Page extract section start

Hello, welcome to this week's Dividend Cafe podcast.
This is David Bonson and I am the Managing Partner, Chief Investment Officer of the Bonson Group.
And we are bringing you our weekly market commentary.
A strange week in markets because you've had kind of a nice positive move in market indices.
At least as of the time here I'm recording, we've been up either a little bit or a lot most days.
And yet that's in the backdrop of this kind of odd week in the news cycle.
You have these airplane safety fears and this college admissions scandal,
and you got never-ending announcements of Democrat candidates for the presidential race. And so
news cycle full, and yet markets kind of plugging along. And really, none of the news is necessarily
good for markets. Maybe that's what's pushing markets higher, is that it's
outside of the scope of what
would be kind of market sensitive. But I'm going to get into the bigger picture issues this week
that are not about what has happened in the market this week or last week or next week,
but are what are really kind of the key pivotal issues that will drive the market and indeed
overall economic health for the remainder of the year and perhaps longer.

Page extract section end
Information section start

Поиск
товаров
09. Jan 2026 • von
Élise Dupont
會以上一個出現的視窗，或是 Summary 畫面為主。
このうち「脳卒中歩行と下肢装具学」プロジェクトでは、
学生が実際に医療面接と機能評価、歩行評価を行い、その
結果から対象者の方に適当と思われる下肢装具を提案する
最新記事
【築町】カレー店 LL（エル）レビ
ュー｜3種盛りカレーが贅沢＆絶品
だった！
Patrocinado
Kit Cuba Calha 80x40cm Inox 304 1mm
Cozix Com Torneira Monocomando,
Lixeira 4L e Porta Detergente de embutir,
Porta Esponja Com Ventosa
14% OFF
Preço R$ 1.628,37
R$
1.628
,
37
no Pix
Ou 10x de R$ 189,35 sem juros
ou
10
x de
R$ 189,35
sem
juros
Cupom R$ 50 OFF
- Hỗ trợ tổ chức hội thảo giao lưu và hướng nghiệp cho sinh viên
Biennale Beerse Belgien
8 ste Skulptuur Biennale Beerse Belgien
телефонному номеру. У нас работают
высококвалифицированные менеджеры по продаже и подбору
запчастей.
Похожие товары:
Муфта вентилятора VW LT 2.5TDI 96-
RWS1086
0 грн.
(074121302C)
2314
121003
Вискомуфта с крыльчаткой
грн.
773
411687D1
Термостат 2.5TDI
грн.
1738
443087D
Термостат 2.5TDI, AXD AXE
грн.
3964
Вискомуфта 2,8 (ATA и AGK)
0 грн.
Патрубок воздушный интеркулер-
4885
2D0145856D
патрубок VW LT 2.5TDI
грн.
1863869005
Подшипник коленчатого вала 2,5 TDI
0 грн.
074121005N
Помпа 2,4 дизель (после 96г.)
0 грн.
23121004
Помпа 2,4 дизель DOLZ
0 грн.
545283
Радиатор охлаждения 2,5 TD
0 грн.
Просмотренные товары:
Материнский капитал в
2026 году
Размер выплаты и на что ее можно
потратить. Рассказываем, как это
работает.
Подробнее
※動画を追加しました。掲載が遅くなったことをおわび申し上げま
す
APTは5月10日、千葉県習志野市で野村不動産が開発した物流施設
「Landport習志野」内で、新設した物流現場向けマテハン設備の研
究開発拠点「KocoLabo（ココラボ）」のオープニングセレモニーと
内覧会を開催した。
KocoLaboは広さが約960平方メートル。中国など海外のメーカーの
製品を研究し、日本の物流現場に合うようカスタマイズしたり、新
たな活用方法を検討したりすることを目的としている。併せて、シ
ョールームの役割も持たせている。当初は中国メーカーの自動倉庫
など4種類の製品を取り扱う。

Information section end

### Task to complete:
Set down the part of the podcast transcript from "At least as" up to and including "and perhaps longer.", word for word.

### Task output:
At least as of the time here I'm recording, we've been up either a little bit or a lot most days.
And yet that's in the backdrop of this kind of odd week in the news cycle.
You have these airplane safety fears and this college admissions scandal,
and you got never-ending announcements of Democrat candidates for the presidential race. And so
news cycle full, and yet markets kind of plugging along. And really, none of the news is necessarily
good for markets. Maybe that's what's pushing markets higher, is that it's
outside of the scope of what
would be kind of market sensitive. But I'm going to get into the bigger picture issues this week
that are not about what has happened in the market this week or last week or next week,
but are what are really kind of the key pivotal issues that will drive the market and indeed
overall economic health for the remainder of the year and perhaps longer.